Hi!Apple's engineers are obviously never going to figure this out so I'll give you the actual problem and its solution.
Your AAC files contain MPEG-4 audio metadata which tells your playback software how they should be grouped. These tags live inside the moov.udta.meta.ilst namespace. While the Music apps on the Mac/iPhone/iPad all group by album artist + album name (aART + @ alb), which is a sensible solution, the Apple Watch developers (in their infinite wisdom) apparently decided to make their version of the app group by plID, which is a unique numeric ID that Apple uses to identify the album in the Apple Music (iTunes) store.
You know, because Apple is the only place in the world to purchase music and every album ever made is available from Apple and why would you even think about buying your music from anyone else but Apple?
Of course, this means that the Apple Watch will only correctly play files that have the plID tag. This is why the files that you buy from Apple work, but any files you download from other vendors, or from CDs you've ripped yourself, won't work.
Fortunately, there is a solution to defeat Apple's anti-competitiveness, but it will take some work on your part. You need to create a unique plID for every album in your collection, and use a tool to update your files to set that value on each of your music files. I use a modified version of AtomicParsley (command line tool) for this so I can script the updates, because doing this with a graphical tool for thousands of files in my music collection would be ridiculous.

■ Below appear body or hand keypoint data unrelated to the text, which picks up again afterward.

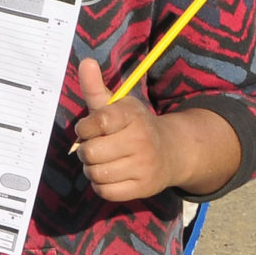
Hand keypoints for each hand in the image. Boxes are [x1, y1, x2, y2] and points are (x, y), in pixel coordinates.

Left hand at [70, 57, 172, 203]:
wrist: (171, 151)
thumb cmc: (133, 126)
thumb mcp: (116, 105)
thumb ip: (95, 87)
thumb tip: (86, 62)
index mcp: (131, 116)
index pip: (97, 122)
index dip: (84, 128)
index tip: (88, 129)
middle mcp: (140, 141)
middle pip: (91, 153)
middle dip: (85, 150)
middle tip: (93, 147)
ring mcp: (143, 166)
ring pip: (96, 174)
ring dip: (91, 169)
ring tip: (100, 161)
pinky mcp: (143, 188)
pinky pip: (106, 192)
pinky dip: (100, 185)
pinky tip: (108, 175)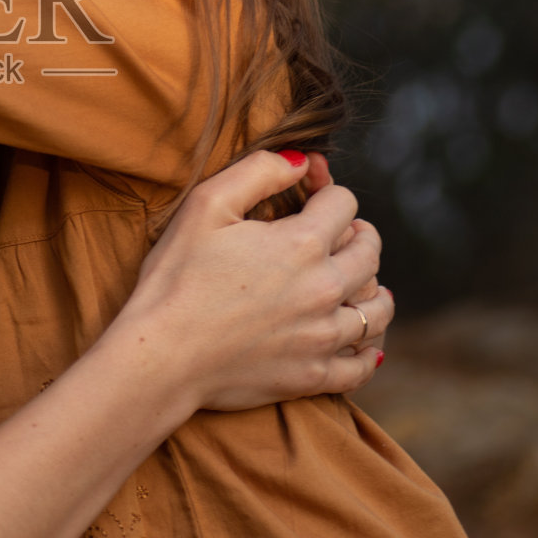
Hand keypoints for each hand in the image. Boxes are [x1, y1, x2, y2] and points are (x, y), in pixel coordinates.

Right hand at [113, 151, 390, 414]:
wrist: (161, 355)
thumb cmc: (176, 277)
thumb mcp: (206, 205)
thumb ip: (259, 171)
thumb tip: (301, 161)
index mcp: (302, 244)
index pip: (344, 203)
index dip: (327, 189)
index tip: (311, 191)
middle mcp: (324, 289)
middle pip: (369, 252)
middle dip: (359, 234)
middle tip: (343, 234)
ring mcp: (323, 337)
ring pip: (376, 309)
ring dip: (373, 290)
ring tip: (363, 285)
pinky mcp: (313, 376)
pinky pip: (361, 364)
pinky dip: (367, 351)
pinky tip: (361, 342)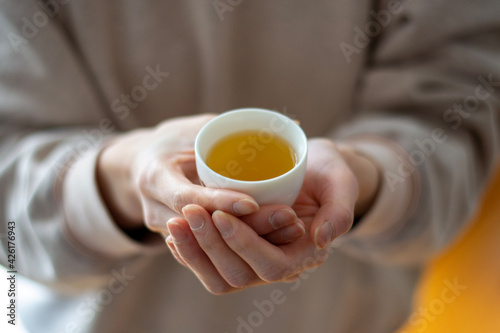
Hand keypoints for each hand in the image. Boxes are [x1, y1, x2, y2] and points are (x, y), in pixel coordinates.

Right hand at [96, 114, 303, 242]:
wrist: (142, 166)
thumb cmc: (172, 141)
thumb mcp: (194, 128)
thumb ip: (231, 126)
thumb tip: (289, 122)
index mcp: (155, 178)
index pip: (188, 196)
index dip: (220, 201)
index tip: (253, 202)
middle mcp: (156, 210)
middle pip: (205, 227)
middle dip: (249, 226)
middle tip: (288, 217)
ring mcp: (168, 230)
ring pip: (213, 242)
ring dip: (252, 238)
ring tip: (291, 229)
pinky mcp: (181, 240)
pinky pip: (213, 245)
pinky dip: (244, 242)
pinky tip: (278, 239)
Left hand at [166, 138, 379, 293]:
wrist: (313, 169)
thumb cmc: (328, 173)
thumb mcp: (342, 182)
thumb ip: (339, 210)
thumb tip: (322, 239)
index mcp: (305, 253)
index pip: (272, 265)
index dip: (245, 245)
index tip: (221, 214)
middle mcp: (279, 261)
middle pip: (238, 274)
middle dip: (211, 247)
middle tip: (188, 213)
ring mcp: (257, 256)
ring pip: (219, 274)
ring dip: (194, 251)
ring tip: (174, 222)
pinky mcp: (240, 246)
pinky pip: (211, 262)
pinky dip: (190, 250)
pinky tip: (174, 231)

You run the command like this:
$ AtomicParsley yourfile.m4a --plID 123456789
You can also list all of the current tags on your file by running this command:
$ AtomicParsley yourfile.m4a -t
Every track in a particular album should have the same plID, and every album should have a different plID. Unfortunately, if you use a different plID than the one Apple uses in their store, then the "View Album" feature won't work because it doesn't know where to go to. You can get the plID by copying the large number out of the Apple Music URL, for example for this album https://music.apple.com/us/album/highway-61-revisited/201281514 the plID should be 201281514.

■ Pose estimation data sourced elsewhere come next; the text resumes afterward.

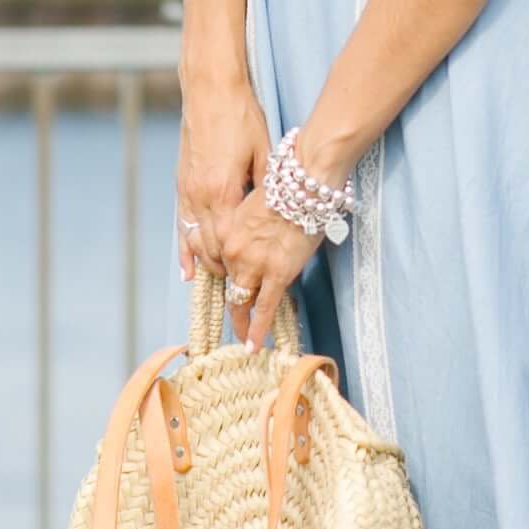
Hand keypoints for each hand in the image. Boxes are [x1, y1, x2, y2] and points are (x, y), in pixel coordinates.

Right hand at [176, 78, 267, 283]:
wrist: (210, 91)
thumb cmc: (241, 118)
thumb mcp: (264, 154)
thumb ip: (265, 189)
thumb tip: (275, 217)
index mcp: (223, 191)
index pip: (229, 243)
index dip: (239, 267)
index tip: (252, 284)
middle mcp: (200, 196)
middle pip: (209, 248)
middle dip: (224, 273)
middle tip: (240, 294)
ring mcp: (188, 190)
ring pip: (193, 240)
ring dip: (206, 264)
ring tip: (221, 287)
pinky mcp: (182, 184)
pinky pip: (182, 225)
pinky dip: (185, 249)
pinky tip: (188, 270)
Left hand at [213, 190, 319, 350]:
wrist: (304, 184)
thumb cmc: (286, 188)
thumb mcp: (255, 208)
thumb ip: (250, 230)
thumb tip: (260, 245)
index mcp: (227, 233)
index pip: (225, 265)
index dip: (232, 279)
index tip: (235, 290)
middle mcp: (234, 252)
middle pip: (231, 285)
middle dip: (234, 305)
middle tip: (235, 323)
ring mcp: (254, 265)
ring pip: (244, 301)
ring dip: (243, 322)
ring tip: (245, 339)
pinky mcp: (277, 274)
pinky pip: (265, 308)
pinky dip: (258, 329)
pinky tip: (255, 345)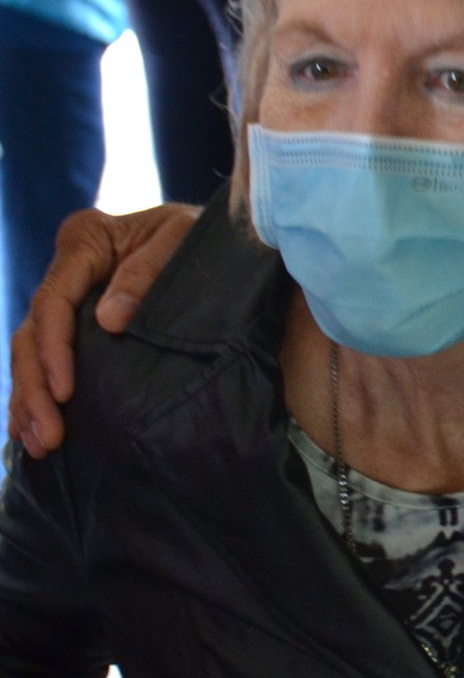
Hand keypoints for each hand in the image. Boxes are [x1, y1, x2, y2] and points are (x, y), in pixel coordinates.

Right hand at [8, 203, 198, 457]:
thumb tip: (109, 320)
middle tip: (47, 437)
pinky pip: (45, 359)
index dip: (53, 350)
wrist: (218, 234)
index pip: (53, 300)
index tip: (64, 392)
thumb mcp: (182, 238)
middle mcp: (68, 267)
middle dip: (36, 388)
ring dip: (30, 400)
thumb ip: (146, 272)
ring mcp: (69, 294)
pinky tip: (31, 430)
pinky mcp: (78, 319)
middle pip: (33, 331)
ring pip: (31, 351)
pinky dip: (37, 394)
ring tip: (39, 444)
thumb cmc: (202, 233)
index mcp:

Try this on one of your albums, then add that album to the Music app on your Mac and sync it to your iPhone, and see if your Apple watch is able to play it back.
I use a modified version of AtomicParsley (command line tool)
Apple's engineers are obviously never going to figure this out so I'll give you the actual problem and its solution.
Yes, the problem persits.Installed 13.6 and 6.2.8 - no change for me.
The problem does persist on iOS 14 and watchOS 7 dev beta 1. I am waiting to update to beta 3 today to see if it is stable first. I will let you know after I update.Yes, the problem persits.
Someone with public watchOS 7 beta can check if with 7 persists?
Thank you very much for your response. Ok, I will be waiting for your response after the next update.The problem does persist on iOS 14 and watchOS 7 dev beta 1. I am waiting to update to beta 3 today to see if it is stable first. I will let you know after I update.
In response to some of the other previous comments I too have a large library and using atomic parsley to convert one file at a time would not be feasible. In regard to whether Apple is aware of this, I do not know. However, I suspect that it is less The problem does persist on iOS 14 and watchOS 7 developer better one. I am waiting to update to bed at three today to see if it is stable first. I will let you know after I update. In response to some of the other previous comments I to have a large library and using atomic parsley to convert one file at a time would not be feasible. In regard to whether Apple is aware of this, I do not know. However, I suspect that it is less an issue of planned obsolescence, and more of an issue of a limited affected audience. I think most people stream their music nowadays and this problem is either unknown to Apple, is only affecting a small group of individuals, or is just not high on their priority list.
I'm grumpy, but does this bug make anyone less likely to buy another Apple Watch? This was one of the main reasons I bought my first AW (I'm on my second now). I have no interest in buying another unless this one dies. I'm really getting tired of Apple's MO of letting features die. They sell you a product with features that may not work well at first (no different than Microsoft's "third time is the charm" approach). Eventually (unless they dump the entire feature) you grow to depend on the functionality - and then it breaks and never gets fixed. I'd say that I have ten ongoing unresolved problems between my iPhone, Watch and my computers. How can they be so bad at this while bragging about "creating a seamless experience" since they control both the hardware and software?
Yes, the issue persists with iOS14 & watchOS7. AWS5 & iPhone 7 plusAnybody upgrade to iOS14 & AW7?
How can they be so bad at this while bragging about "creating a seamless experience" since they control both the hardware and software?